Transforming geography – breaking with its exclusionary histories and oppressive legacies that continue into the present – means intervening in the reproduction of the status quo, breaking geography’s many silences. Creating an/other geography

 

means those on the margins not waiting for 'permission to narrate' but speaking their/our own truths in their/our own voices and for allies to help create opportunities in which such speech is possible. It is about insisting that good intentions are not enough and being 'more impatient with each other' (Tuck and Yang, 2012: 10) so that we might stop wasting time and finally work together to get to where we need to go. (my emphasis; Oswin 2020: 14)

 

So we need to speak. Yet it seems that being speaking subject in geography as a trans person means causing controversy. So be it:

 

As queer, trans, and/or gender expansive people we cannot place ourselves outside of controversy. Rather, we cannot do anything but situate ourselves as the sources, targets, producers, or instigators of chaos and disruption in the current state of our worlds. (Dasgupta et al 2021: 502).

 

This is to suggest that our liminality has its own political potentials -- the symbolic troubling trans embodiment accomplishes indeed works to challenge dominant social and symbolic systems.  The individual political possibilities of this location are limited, risky, and exhausting, as I have detailed. Yet a broader collective reflection on the production of this socio-political location might enable more effective and transformative political potentials (Kinkaid et al. 2022). It is this collective reckoning that I urge my colleagues to undertake. 


Indeed, this structurally produced liminality, this structurally uneven distribution of negative affect precarity and labor (Malatino 2022), this relational vulnerability highlights our collective responsibility to transform geography in the service of q and t people, and all of our minoritized colleagues. The socio-political location of trans people in the discipline, alongside the experiences of other minoritized scholars, namely Black, Indigenous, and geographers of color, demands reflection, accountability, and action from all of us (Kinkaid et al. 2022). It demands solidarity and real allyship. We must begin from this shared sense of responsibility if we are to collectively transform geography.
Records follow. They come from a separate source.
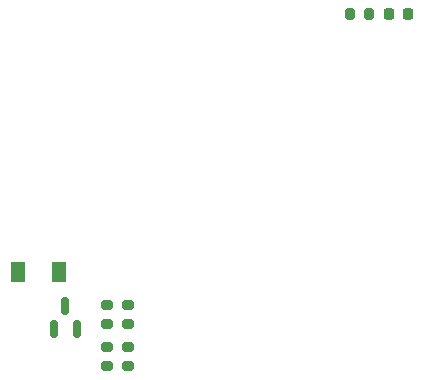
<source format=gbr>
%TF.GenerationSoftware,KiCad,Pcbnew,(6.0.9)*%
%TF.CreationDate,2023-01-09T21:19:57+09:00*%
%TF.ProjectId,rasp_power_module,72617370-5f70-46f7-9765-725f6d6f6475,rev?*%
%TF.SameCoordinates,PX74079d0PY6f2f610*%
%TF.FileFunction,Paste,Top*%
%TF.FilePolarity,Positive*%
%FSLAX46Y46*%
G04 Gerber Fmt 4.6, Leading zero omitted, Abs format (unit mm)*
G04 Created by KiCad (PCBNEW (6.0.9)) date 2023-01-09 21:19:57*
%MOMM*%
%LPD*%
G01*
G04 APERTURE LIST*
G04 Aperture macros list*
%AMRoundRect*
0 Rectangle with rounded corners*
0 $1 Rounding radius*
0 $2 $3 $4 $5 $6 $7 $8 $9 X,Y pos of 4 corners*
0 Add a 4 corners polygon primitive as box body*
4,1,4,$2,$3,$4,$5,$6,$7,$8,$9,$2,$3,0*
0 Add four circle primitives for the rounded corners*
1,1,$1+$1,$2,$3*
1,1,$1+$1,$4,$5*
1,1,$1+$1,$6,$7*
1,1,$1+$1,$8,$9*
0 Add four rect primitives between the rounded corners*
20,1,$1+$1,$2,$3,$4,$5,0*
20,1,$1+$1,$4,$5,$6,$7,0*
20,1,$1+$1,$6,$7,$8,$9,0*
20,1,$1+$1,$8,$9,$2,$3,0*%
G04 Aperture macros list end*
%ADD10RoundRect,0.200000X-0.275000X0.200000X-0.275000X-0.200000X0.275000X-0.200000X0.275000X0.200000X0*%
%ADD11RoundRect,0.200000X-0.200000X-0.275000X0.200000X-0.275000X0.200000X0.275000X-0.200000X0.275000X0*%
%ADD12RoundRect,0.218750X-0.218750X-0.256250X0.218750X-0.256250X0.218750X0.256250X-0.218750X0.256250X0*%
%ADD13RoundRect,0.150000X0.150000X-0.587500X0.150000X0.587500X-0.150000X0.587500X-0.150000X-0.587500X0*%
%ADD14R,1.300000X1.700000*%
G04 APERTURE END LIST*
D10*
%TO.C,R1*%
X15748000Y28511000D03*
X15748000Y26861000D03*
%TD*%
%TO.C,R4*%
X15748000Y24955000D03*
X15748000Y23305000D03*
%TD*%
%TO.C,R2*%
X13970000Y28511000D03*
X13970000Y26861000D03*
%TD*%
D11*
%TO.C,R5*%
X34481000Y53086000D03*
X36131000Y53086000D03*
%TD*%
D12*
%TO.C,D3*%
X37820500Y53086000D03*
X39395500Y53086000D03*
%TD*%
D13*
%TO.C,Q1*%
X9464000Y26494500D03*
X11364000Y26494500D03*
X10414000Y28369500D03*
%TD*%
D14*
%TO.C,D1*%
X9878000Y31242000D03*
X6378000Y31242000D03*
%TD*%
D10*
%TO.C,R3*%
X13970000Y24955000D03*
X13970000Y23305000D03*
%TD*%
M02*

</source>
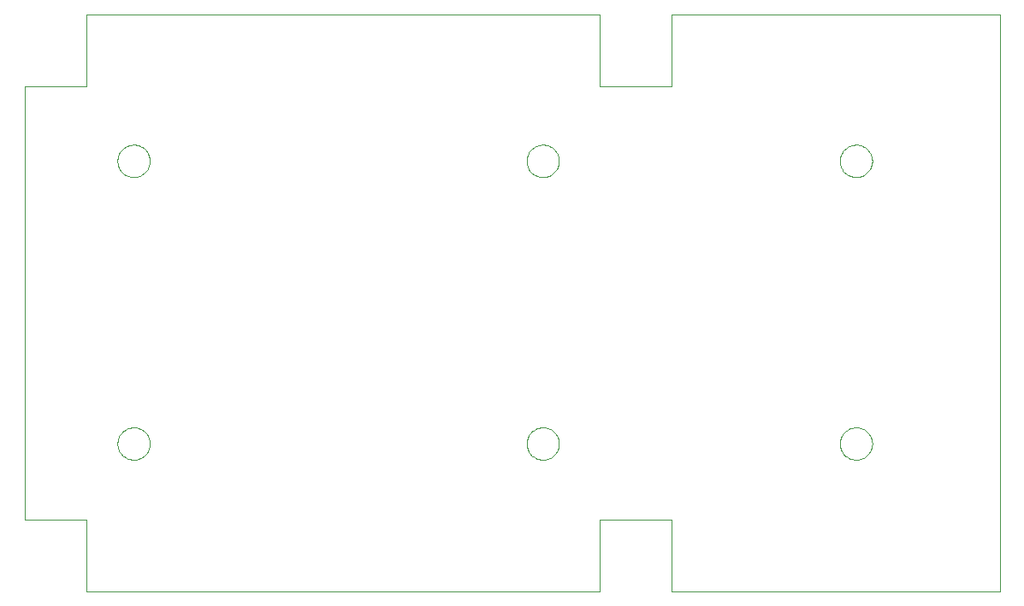
<source format=gko>
G75*
%MOIN*%
%OFA0B0*%
%FSLAX24Y24*%
%IPPOS*%
%LPD*%
%AMOC8*
5,1,8,0,0,1.08239X$1,22.5*
%
%ADD10C,0.0010*%
%ADD11C,0.0000*%
D10*
X002505Y000185D02*
X002505Y002985D01*
X000105Y002985D01*
X000105Y019885D01*
X002505Y019885D01*
X002505Y022685D01*
X022505Y022685D01*
X022505Y019885D01*
X025305Y019885D01*
X025305Y022685D01*
X038105Y022685D01*
X038105Y000185D01*
X025305Y000185D01*
X025305Y002985D01*
X022505Y002985D01*
X022505Y000185D01*
X002505Y000185D01*
D11*
X003725Y005950D02*
X003727Y006000D01*
X003733Y006050D01*
X003743Y006099D01*
X003757Y006147D01*
X003774Y006194D01*
X003795Y006239D01*
X003820Y006283D01*
X003848Y006324D01*
X003880Y006363D01*
X003914Y006400D01*
X003951Y006434D01*
X003991Y006464D01*
X004033Y006491D01*
X004077Y006515D01*
X004123Y006536D01*
X004170Y006552D01*
X004218Y006565D01*
X004268Y006574D01*
X004317Y006579D01*
X004368Y006580D01*
X004418Y006577D01*
X004467Y006570D01*
X004516Y006559D01*
X004564Y006544D01*
X004610Y006526D01*
X004655Y006504D01*
X004698Y006478D01*
X004739Y006449D01*
X004778Y006417D01*
X004814Y006382D01*
X004846Y006344D01*
X004876Y006304D01*
X004903Y006261D01*
X004926Y006217D01*
X004945Y006171D01*
X004961Y006123D01*
X004973Y006074D01*
X004981Y006025D01*
X004985Y005975D01*
X004985Y005925D01*
X004981Y005875D01*
X004973Y005826D01*
X004961Y005777D01*
X004945Y005729D01*
X004926Y005683D01*
X004903Y005639D01*
X004876Y005596D01*
X004846Y005556D01*
X004814Y005518D01*
X004778Y005483D01*
X004739Y005451D01*
X004698Y005422D01*
X004655Y005396D01*
X004610Y005374D01*
X004564Y005356D01*
X004516Y005341D01*
X004467Y005330D01*
X004418Y005323D01*
X004368Y005320D01*
X004317Y005321D01*
X004268Y005326D01*
X004218Y005335D01*
X004170Y005348D01*
X004123Y005364D01*
X004077Y005385D01*
X004033Y005409D01*
X003991Y005436D01*
X003951Y005466D01*
X003914Y005500D01*
X003880Y005537D01*
X003848Y005576D01*
X003820Y005617D01*
X003795Y005661D01*
X003774Y005706D01*
X003757Y005753D01*
X003743Y005801D01*
X003733Y005850D01*
X003727Y005900D01*
X003725Y005950D01*
X019670Y005950D02*
X019672Y006000D01*
X019678Y006050D01*
X019688Y006099D01*
X019702Y006147D01*
X019719Y006194D01*
X019740Y006239D01*
X019765Y006283D01*
X019793Y006324D01*
X019825Y006363D01*
X019859Y006400D01*
X019896Y006434D01*
X019936Y006464D01*
X019978Y006491D01*
X020022Y006515D01*
X020068Y006536D01*
X020115Y006552D01*
X020163Y006565D01*
X020213Y006574D01*
X020262Y006579D01*
X020313Y006580D01*
X020363Y006577D01*
X020412Y006570D01*
X020461Y006559D01*
X020509Y006544D01*
X020555Y006526D01*
X020600Y006504D01*
X020643Y006478D01*
X020684Y006449D01*
X020723Y006417D01*
X020759Y006382D01*
X020791Y006344D01*
X020821Y006304D01*
X020848Y006261D01*
X020871Y006217D01*
X020890Y006171D01*
X020906Y006123D01*
X020918Y006074D01*
X020926Y006025D01*
X020930Y005975D01*
X020930Y005925D01*
X020926Y005875D01*
X020918Y005826D01*
X020906Y005777D01*
X020890Y005729D01*
X020871Y005683D01*
X020848Y005639D01*
X020821Y005596D01*
X020791Y005556D01*
X020759Y005518D01*
X020723Y005483D01*
X020684Y005451D01*
X020643Y005422D01*
X020600Y005396D01*
X020555Y005374D01*
X020509Y005356D01*
X020461Y005341D01*
X020412Y005330D01*
X020363Y005323D01*
X020313Y005320D01*
X020262Y005321D01*
X020213Y005326D01*
X020163Y005335D01*
X020115Y005348D01*
X020068Y005364D01*
X020022Y005385D01*
X019978Y005409D01*
X019936Y005436D01*
X019896Y005466D01*
X019859Y005500D01*
X019825Y005537D01*
X019793Y005576D01*
X019765Y005617D01*
X019740Y005661D01*
X019719Y005706D01*
X019702Y005753D01*
X019688Y005801D01*
X019678Y005850D01*
X019672Y005900D01*
X019670Y005950D01*
X031875Y005950D02*
X031877Y006000D01*
X031883Y006050D01*
X031893Y006099D01*
X031907Y006147D01*
X031924Y006194D01*
X031945Y006239D01*
X031970Y006283D01*
X031998Y006324D01*
X032030Y006363D01*
X032064Y006400D01*
X032101Y006434D01*
X032141Y006464D01*
X032183Y006491D01*
X032227Y006515D01*
X032273Y006536D01*
X032320Y006552D01*
X032368Y006565D01*
X032418Y006574D01*
X032467Y006579D01*
X032518Y006580D01*
X032568Y006577D01*
X032617Y006570D01*
X032666Y006559D01*
X032714Y006544D01*
X032760Y006526D01*
X032805Y006504D01*
X032848Y006478D01*
X032889Y006449D01*
X032928Y006417D01*
X032964Y006382D01*
X032996Y006344D01*
X033026Y006304D01*
X033053Y006261D01*
X033076Y006217D01*
X033095Y006171D01*
X033111Y006123D01*
X033123Y006074D01*
X033131Y006025D01*
X033135Y005975D01*
X033135Y005925D01*
X033131Y005875D01*
X033123Y005826D01*
X033111Y005777D01*
X033095Y005729D01*
X033076Y005683D01*
X033053Y005639D01*
X033026Y005596D01*
X032996Y005556D01*
X032964Y005518D01*
X032928Y005483D01*
X032889Y005451D01*
X032848Y005422D01*
X032805Y005396D01*
X032760Y005374D01*
X032714Y005356D01*
X032666Y005341D01*
X032617Y005330D01*
X032568Y005323D01*
X032518Y005320D01*
X032467Y005321D01*
X032418Y005326D01*
X032368Y005335D01*
X032320Y005348D01*
X032273Y005364D01*
X032227Y005385D01*
X032183Y005409D01*
X032141Y005436D01*
X032101Y005466D01*
X032064Y005500D01*
X032030Y005537D01*
X031998Y005576D01*
X031970Y005617D01*
X031945Y005661D01*
X031924Y005706D01*
X031907Y005753D01*
X031893Y005801D01*
X031883Y005850D01*
X031877Y005900D01*
X031875Y005950D01*
X031875Y016974D02*
X031877Y017024D01*
X031883Y017074D01*
X031893Y017123D01*
X031907Y017171D01*
X031924Y017218D01*
X031945Y017263D01*
X031970Y017307D01*
X031998Y017348D01*
X032030Y017387D01*
X032064Y017424D01*
X032101Y017458D01*
X032141Y017488D01*
X032183Y017515D01*
X032227Y017539D01*
X032273Y017560D01*
X032320Y017576D01*
X032368Y017589D01*
X032418Y017598D01*
X032467Y017603D01*
X032518Y017604D01*
X032568Y017601D01*
X032617Y017594D01*
X032666Y017583D01*
X032714Y017568D01*
X032760Y017550D01*
X032805Y017528D01*
X032848Y017502D01*
X032889Y017473D01*
X032928Y017441D01*
X032964Y017406D01*
X032996Y017368D01*
X033026Y017328D01*
X033053Y017285D01*
X033076Y017241D01*
X033095Y017195D01*
X033111Y017147D01*
X033123Y017098D01*
X033131Y017049D01*
X033135Y016999D01*
X033135Y016949D01*
X033131Y016899D01*
X033123Y016850D01*
X033111Y016801D01*
X033095Y016753D01*
X033076Y016707D01*
X033053Y016663D01*
X033026Y016620D01*
X032996Y016580D01*
X032964Y016542D01*
X032928Y016507D01*
X032889Y016475D01*
X032848Y016446D01*
X032805Y016420D01*
X032760Y016398D01*
X032714Y016380D01*
X032666Y016365D01*
X032617Y016354D01*
X032568Y016347D01*
X032518Y016344D01*
X032467Y016345D01*
X032418Y016350D01*
X032368Y016359D01*
X032320Y016372D01*
X032273Y016388D01*
X032227Y016409D01*
X032183Y016433D01*
X032141Y016460D01*
X032101Y016490D01*
X032064Y016524D01*
X032030Y016561D01*
X031998Y016600D01*
X031970Y016641D01*
X031945Y016685D01*
X031924Y016730D01*
X031907Y016777D01*
X031893Y016825D01*
X031883Y016874D01*
X031877Y016924D01*
X031875Y016974D01*
X019670Y016974D02*
X019672Y017024D01*
X019678Y017074D01*
X019688Y017123D01*
X019702Y017171D01*
X019719Y017218D01*
X019740Y017263D01*
X019765Y017307D01*
X019793Y017348D01*
X019825Y017387D01*
X019859Y017424D01*
X019896Y017458D01*
X019936Y017488D01*
X019978Y017515D01*
X020022Y017539D01*
X020068Y017560D01*
X020115Y017576D01*
X020163Y017589D01*
X020213Y017598D01*
X020262Y017603D01*
X020313Y017604D01*
X020363Y017601D01*
X020412Y017594D01*
X020461Y017583D01*
X020509Y017568D01*
X020555Y017550D01*
X020600Y017528D01*
X020643Y017502D01*
X020684Y017473D01*
X020723Y017441D01*
X020759Y017406D01*
X020791Y017368D01*
X020821Y017328D01*
X020848Y017285D01*
X020871Y017241D01*
X020890Y017195D01*
X020906Y017147D01*
X020918Y017098D01*
X020926Y017049D01*
X020930Y016999D01*
X020930Y016949D01*
X020926Y016899D01*
X020918Y016850D01*
X020906Y016801D01*
X020890Y016753D01*
X020871Y016707D01*
X020848Y016663D01*
X020821Y016620D01*
X020791Y016580D01*
X020759Y016542D01*
X020723Y016507D01*
X020684Y016475D01*
X020643Y016446D01*
X020600Y016420D01*
X020555Y016398D01*
X020509Y016380D01*
X020461Y016365D01*
X020412Y016354D01*
X020363Y016347D01*
X020313Y016344D01*
X020262Y016345D01*
X020213Y016350D01*
X020163Y016359D01*
X020115Y016372D01*
X020068Y016388D01*
X020022Y016409D01*
X019978Y016433D01*
X019936Y016460D01*
X019896Y016490D01*
X019859Y016524D01*
X019825Y016561D01*
X019793Y016600D01*
X019765Y016641D01*
X019740Y016685D01*
X019719Y016730D01*
X019702Y016777D01*
X019688Y016825D01*
X019678Y016874D01*
X019672Y016924D01*
X019670Y016974D01*
X003725Y016974D02*
X003727Y017024D01*
X003733Y017074D01*
X003743Y017123D01*
X003757Y017171D01*
X003774Y017218D01*
X003795Y017263D01*
X003820Y017307D01*
X003848Y017348D01*
X003880Y017387D01*
X003914Y017424D01*
X003951Y017458D01*
X003991Y017488D01*
X004033Y017515D01*
X004077Y017539D01*
X004123Y017560D01*
X004170Y017576D01*
X004218Y017589D01*
X004268Y017598D01*
X004317Y017603D01*
X004368Y017604D01*
X004418Y017601D01*
X004467Y017594D01*
X004516Y017583D01*
X004564Y017568D01*
X004610Y017550D01*
X004655Y017528D01*
X004698Y017502D01*
X004739Y017473D01*
X004778Y017441D01*
X004814Y017406D01*
X004846Y017368D01*
X004876Y017328D01*
X004903Y017285D01*
X004926Y017241D01*
X004945Y017195D01*
X004961Y017147D01*
X004973Y017098D01*
X004981Y017049D01*
X004985Y016999D01*
X004985Y016949D01*
X004981Y016899D01*
X004973Y016850D01*
X004961Y016801D01*
X004945Y016753D01*
X004926Y016707D01*
X004903Y016663D01*
X004876Y016620D01*
X004846Y016580D01*
X004814Y016542D01*
X004778Y016507D01*
X004739Y016475D01*
X004698Y016446D01*
X004655Y016420D01*
X004610Y016398D01*
X004564Y016380D01*
X004516Y016365D01*
X004467Y016354D01*
X004418Y016347D01*
X004368Y016344D01*
X004317Y016345D01*
X004268Y016350D01*
X004218Y016359D01*
X004170Y016372D01*
X004123Y016388D01*
X004077Y016409D01*
X004033Y016433D01*
X003991Y016460D01*
X003951Y016490D01*
X003914Y016524D01*
X003880Y016561D01*
X003848Y016600D01*
X003820Y016641D01*
X003795Y016685D01*
X003774Y016730D01*
X003757Y016777D01*
X003743Y016825D01*
X003733Y016874D01*
X003727Y016924D01*
X003725Y016974D01*
M02*

</source>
It is my hope, and my deeply uncomfortable and risky wager, that by refusing the present terms of my inclusion in the project of geography, that such an opening might be possible – that by hearing these stories, my colleagues might come to understand this location so that they stop confining me and others to it, either through their ignorance, their fears and prejudices, or their learned silence; that they might find some small, imperfect, everyday way to contribute to my liberation and that of so many others; that we might stop shoring up the oppressive logics of this geography, of this world, so that we might get on building another one.